Se la necessità fosse impellente, potrei imparare a domare un diavolo della Tasmania in una sola notte o surfare su un tappeto persiano nel Deserto di Atacama o, addirittura, misurare con adeguata precisione la velocità tenuta da un picchio canterino mentre attraversa le cascate del Niagara fischiando la sigla dei Muppets senza muovere il becco. Se la necessità lo impone, mi adeguo. Non c’è problema.

Il punto focale di tutte queste grandissime stronzate è che avere le competenze sbagliate quando ci si trova in un contesto o in un altro è un attimo. Puoi mandare a puttane la tua intera esistenza se non sfoderi la competenza giusta per l’occasione. Bisogna pensarci. Bisogna proprio far attenzione ai dettagli, ai segnali che ti possono avvisare in tempo utile che ti stai mettendo in un vicolo cieco e quindi potrebbe essere il caso di cambiare direzione. Andare altrove. Via, lontano.

E non basta essere proprio una brava persona – come mi hanno insegnato per tutta la prima parte della mia vita – aiuta te e chi ti sta attorno, ma potrebbe anche essere un boomerang che se non lo prendi al volo ti fa lo scalpo.

Eppure essere una brava persona ti permette di presentarti a testa alta – sguardo senza cedimenti, voce ferma – davanti a qualsiasi altro Essere Umano e in qualsiasi situazione si debba affrontare. Una brava persona ha competenze eccezionali, che riguardano la cura, l’ascolto, la capacità di esserci, la generosità di dare e darsi soltanto perché così si fa e così va bene. Competenze eccezionali, ripeto, che non metti in mostra nel tuo patetico CV, che non indossi soltanto quando vuoi fare buona impressione, che non ostenti per suscitare ammirazione e invidia, che non butti in faccia a nessuno per un misero tornaconto personale.

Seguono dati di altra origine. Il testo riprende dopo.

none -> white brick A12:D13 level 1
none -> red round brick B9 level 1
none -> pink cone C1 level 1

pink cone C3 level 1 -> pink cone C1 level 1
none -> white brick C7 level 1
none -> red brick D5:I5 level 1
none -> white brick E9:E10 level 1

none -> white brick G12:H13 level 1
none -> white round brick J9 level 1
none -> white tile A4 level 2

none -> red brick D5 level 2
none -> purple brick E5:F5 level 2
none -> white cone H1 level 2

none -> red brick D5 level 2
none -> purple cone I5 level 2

Non me ne frega niente se sei migliore di me, metto volentieri da parte le mie competenze per farti spazio, onore al merito – ci mancherebbe altro. Ma ho acquisito una competenza piuttosto interessante negli ultimi tempi: so mandare al diavolo una persona con una gentilezza e un’eleganza notevole, tanto che manco riesce ad accorgersene. Sono pronta a ogni evenienza, se la necessità intensifica la sua presenza, nessun problema.

Lo voglio dire, però: quando incontro qualcuno, per prima cosa tolgo le mie competenze e le metto in un angolo, poi nella mia testa tolgo le competenze della persona che mi sta di fronte e ripongo tutto nell’angolo opposto. Le dimentico lì per un po’, per quando saranno più utili. Quando incontro qualcuno è la persona che devo incontrare, è lì che mi concentro. Il resto viene dopo. Per il resto c’è sempre tempo, no?